● **STATED TASK**
Rewrite the paragraph beginning "Grudon was among the leading contenders" in the text below on the 1901 Grand National as a brief bulleted list that keeps its main facts.

● **EXCERPTED TEXT**
▶

The 1901 Grand National was the 63rd renewal of the Grand National horse race that took place at Aintree near Liverpool, England, on 29 March 1901. The race was run in a howling snowstorm and was won by the 9/1 chance, Grudon.

Leading Contenders
Grudon was among the leading contenders on the day but with the weather conditions being what they were, most of the trainers and jockeys knew that the race would be reduced to little more than a lottery. Trainer Bernard Bletsoe hit on the idea to pack Grudon's hooves with butter in the hope that this would prevent snow from clogging in them. It is not recorded if any of the other trainers followed this example but it worked as Grudon, a horse who was not rated that highly by his rider, Arthur Nightingall set off without any difficulty while most of the other competitors struggled. Legend has it that Nightingall became so confident that he hacked around most of the second circuit alongside Algy Anthony on his struggling mount Covert Hack until leaving his rival behind with the words "Well I must be going now so ta ta".

◀

● **RECORDED INFORMATION**

▶

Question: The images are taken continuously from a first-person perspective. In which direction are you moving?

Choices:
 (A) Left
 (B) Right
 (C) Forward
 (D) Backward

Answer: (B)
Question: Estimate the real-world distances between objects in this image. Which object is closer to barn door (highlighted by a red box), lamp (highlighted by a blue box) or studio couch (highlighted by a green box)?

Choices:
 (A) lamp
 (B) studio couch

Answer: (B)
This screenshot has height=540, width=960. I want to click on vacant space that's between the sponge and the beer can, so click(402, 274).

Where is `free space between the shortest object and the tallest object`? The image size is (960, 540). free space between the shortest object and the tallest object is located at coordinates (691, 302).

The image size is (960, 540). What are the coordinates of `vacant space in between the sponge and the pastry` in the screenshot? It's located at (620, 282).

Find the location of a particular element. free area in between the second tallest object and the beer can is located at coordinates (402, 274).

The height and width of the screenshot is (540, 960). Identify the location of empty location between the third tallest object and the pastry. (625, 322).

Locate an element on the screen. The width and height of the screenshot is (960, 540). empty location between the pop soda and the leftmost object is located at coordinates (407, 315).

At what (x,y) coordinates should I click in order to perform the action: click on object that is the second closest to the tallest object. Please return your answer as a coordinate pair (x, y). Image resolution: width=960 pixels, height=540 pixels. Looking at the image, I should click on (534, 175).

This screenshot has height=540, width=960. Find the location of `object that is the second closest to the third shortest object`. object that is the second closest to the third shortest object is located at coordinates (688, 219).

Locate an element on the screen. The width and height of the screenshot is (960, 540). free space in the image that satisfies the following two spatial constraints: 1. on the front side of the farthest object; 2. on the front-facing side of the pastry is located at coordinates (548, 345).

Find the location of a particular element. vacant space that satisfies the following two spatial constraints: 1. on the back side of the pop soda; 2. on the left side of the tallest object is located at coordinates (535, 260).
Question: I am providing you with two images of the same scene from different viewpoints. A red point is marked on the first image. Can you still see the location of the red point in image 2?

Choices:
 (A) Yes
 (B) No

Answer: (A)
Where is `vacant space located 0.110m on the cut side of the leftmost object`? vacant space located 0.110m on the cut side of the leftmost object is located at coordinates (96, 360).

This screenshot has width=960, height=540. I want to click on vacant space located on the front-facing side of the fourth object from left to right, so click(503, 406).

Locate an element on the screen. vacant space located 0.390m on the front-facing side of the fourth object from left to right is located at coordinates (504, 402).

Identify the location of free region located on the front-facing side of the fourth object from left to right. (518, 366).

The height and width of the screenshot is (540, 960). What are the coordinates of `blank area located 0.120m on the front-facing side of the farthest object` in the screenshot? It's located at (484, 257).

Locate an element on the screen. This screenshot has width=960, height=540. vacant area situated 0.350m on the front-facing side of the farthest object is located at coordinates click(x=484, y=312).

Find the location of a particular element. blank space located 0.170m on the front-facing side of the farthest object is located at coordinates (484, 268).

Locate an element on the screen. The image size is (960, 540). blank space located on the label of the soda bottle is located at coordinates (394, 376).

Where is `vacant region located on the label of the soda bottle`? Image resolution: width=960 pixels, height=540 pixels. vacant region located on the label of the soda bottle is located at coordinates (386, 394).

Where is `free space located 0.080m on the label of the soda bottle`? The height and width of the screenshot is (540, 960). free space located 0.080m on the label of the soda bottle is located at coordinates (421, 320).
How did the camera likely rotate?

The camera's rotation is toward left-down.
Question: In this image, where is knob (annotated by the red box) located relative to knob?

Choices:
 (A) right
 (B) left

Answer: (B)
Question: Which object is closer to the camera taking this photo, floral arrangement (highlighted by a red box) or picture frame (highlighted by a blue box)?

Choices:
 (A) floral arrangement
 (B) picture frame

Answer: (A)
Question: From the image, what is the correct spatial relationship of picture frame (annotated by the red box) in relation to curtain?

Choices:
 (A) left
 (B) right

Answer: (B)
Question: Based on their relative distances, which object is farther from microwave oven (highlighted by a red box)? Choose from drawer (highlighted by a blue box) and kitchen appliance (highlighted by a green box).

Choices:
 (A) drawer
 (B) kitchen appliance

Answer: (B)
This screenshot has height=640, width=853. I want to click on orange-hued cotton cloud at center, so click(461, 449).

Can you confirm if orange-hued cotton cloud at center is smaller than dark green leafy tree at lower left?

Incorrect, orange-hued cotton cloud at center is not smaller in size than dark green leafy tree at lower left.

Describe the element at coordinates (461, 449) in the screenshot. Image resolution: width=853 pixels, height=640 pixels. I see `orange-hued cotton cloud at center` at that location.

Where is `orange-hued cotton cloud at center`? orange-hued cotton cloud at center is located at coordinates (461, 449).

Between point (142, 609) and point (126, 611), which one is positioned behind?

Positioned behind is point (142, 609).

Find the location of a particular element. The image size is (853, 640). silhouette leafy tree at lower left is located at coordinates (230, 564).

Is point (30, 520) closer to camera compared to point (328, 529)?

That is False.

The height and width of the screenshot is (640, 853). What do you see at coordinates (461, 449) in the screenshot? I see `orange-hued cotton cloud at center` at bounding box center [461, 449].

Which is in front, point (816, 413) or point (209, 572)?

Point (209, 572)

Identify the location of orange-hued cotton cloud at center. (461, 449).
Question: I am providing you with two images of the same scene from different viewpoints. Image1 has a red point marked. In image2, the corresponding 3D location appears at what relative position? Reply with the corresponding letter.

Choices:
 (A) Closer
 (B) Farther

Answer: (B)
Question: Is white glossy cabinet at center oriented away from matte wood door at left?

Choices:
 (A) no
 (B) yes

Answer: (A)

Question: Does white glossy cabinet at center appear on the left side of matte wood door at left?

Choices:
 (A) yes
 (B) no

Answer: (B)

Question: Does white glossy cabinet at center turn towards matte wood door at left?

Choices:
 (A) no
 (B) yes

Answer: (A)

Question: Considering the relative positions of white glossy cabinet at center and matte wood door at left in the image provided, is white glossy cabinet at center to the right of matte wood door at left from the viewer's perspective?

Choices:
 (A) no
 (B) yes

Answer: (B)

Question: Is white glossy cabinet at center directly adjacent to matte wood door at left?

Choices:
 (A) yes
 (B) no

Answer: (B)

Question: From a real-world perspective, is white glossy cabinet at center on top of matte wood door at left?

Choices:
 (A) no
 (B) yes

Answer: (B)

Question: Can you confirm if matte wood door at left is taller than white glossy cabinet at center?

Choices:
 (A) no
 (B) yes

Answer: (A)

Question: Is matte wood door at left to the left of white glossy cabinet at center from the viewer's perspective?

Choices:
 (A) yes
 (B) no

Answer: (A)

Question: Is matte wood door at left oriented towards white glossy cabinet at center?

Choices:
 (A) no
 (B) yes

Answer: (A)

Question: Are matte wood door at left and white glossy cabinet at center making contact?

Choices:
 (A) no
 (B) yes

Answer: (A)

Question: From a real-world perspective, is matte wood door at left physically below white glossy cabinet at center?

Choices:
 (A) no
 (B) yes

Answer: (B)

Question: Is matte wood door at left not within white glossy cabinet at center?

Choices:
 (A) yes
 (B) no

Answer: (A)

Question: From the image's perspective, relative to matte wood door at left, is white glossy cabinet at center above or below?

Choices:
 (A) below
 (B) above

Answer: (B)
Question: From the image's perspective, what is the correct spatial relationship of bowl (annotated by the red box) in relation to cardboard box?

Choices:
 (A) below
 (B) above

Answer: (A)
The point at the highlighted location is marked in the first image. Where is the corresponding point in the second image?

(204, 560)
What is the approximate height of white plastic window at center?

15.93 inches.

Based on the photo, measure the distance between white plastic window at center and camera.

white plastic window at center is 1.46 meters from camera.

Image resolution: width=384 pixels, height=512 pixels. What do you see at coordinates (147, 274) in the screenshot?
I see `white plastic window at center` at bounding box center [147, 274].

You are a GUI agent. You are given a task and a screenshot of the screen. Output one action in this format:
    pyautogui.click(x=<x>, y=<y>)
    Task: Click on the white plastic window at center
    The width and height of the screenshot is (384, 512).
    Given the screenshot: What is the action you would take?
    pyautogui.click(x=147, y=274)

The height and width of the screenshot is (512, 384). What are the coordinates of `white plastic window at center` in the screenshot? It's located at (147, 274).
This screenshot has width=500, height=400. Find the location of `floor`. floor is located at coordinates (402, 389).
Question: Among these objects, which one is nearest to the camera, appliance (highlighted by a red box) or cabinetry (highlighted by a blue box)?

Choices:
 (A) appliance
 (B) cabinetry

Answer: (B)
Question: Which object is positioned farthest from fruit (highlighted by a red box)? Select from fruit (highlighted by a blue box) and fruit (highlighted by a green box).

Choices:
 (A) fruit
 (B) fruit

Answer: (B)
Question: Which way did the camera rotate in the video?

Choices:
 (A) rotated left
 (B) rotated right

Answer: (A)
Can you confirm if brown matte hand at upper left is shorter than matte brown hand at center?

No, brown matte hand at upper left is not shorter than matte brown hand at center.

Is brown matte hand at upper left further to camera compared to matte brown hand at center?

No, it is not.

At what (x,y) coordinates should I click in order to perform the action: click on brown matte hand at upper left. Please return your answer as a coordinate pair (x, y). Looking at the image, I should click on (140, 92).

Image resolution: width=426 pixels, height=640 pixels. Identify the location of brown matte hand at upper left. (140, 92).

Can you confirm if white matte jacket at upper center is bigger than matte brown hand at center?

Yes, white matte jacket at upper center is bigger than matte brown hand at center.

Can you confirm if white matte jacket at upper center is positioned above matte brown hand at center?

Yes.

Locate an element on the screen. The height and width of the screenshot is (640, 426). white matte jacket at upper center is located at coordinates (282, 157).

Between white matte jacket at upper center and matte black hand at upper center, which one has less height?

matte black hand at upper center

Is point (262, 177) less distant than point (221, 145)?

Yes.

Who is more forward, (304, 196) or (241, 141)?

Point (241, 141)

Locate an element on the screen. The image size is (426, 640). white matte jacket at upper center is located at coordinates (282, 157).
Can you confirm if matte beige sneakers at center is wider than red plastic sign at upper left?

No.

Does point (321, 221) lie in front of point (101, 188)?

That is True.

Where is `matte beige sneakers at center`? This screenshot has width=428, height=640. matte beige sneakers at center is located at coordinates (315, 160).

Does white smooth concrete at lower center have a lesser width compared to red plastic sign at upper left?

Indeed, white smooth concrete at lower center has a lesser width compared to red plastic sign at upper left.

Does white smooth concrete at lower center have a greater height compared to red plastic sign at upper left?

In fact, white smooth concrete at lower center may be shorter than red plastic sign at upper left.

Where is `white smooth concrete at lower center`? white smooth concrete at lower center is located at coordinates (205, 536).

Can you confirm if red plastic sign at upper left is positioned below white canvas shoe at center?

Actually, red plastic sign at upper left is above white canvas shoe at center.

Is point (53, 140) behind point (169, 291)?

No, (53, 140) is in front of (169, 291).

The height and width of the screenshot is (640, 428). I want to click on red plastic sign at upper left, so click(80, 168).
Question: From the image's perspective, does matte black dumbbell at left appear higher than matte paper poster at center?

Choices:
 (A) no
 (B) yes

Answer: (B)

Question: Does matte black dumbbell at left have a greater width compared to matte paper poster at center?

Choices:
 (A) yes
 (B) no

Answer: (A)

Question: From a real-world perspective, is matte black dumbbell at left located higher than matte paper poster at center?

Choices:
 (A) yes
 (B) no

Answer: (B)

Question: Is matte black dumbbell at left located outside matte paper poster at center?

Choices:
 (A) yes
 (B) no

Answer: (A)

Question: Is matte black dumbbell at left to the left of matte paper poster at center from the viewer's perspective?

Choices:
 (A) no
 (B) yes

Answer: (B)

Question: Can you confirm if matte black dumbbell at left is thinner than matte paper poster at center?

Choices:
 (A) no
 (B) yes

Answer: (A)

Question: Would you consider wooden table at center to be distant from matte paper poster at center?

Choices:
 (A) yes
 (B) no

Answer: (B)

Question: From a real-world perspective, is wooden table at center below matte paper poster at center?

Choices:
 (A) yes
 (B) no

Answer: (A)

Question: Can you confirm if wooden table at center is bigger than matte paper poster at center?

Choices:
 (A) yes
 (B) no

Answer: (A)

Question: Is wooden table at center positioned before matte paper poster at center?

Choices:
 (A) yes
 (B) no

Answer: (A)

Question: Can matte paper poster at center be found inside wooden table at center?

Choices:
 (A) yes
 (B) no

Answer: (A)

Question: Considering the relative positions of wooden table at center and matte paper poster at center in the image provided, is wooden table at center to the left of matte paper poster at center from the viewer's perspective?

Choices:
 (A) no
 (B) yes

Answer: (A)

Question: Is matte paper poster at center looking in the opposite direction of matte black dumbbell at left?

◀

● **IN RESPONSE**
- Grudon was a leading contender, but the weather made most trainers and jockeys expect the race to be little more than a lottery.
- Trainer Bernard Bletsoe packed Grudon's hooves with butter to keep snow from clogging them.
- It is not recorded whether other trainers did the same.
- The idea worked: Grudon, not highly rated by his rider Arthur Nightingall, set off without difficulty while most rivals struggled.
- Legend says Nightingall grew so confident that he hacked around most of the second circuit beside Algy Anthony on the struggling Covert Hack, then left him behind saying "Well I must be going now so ta ta".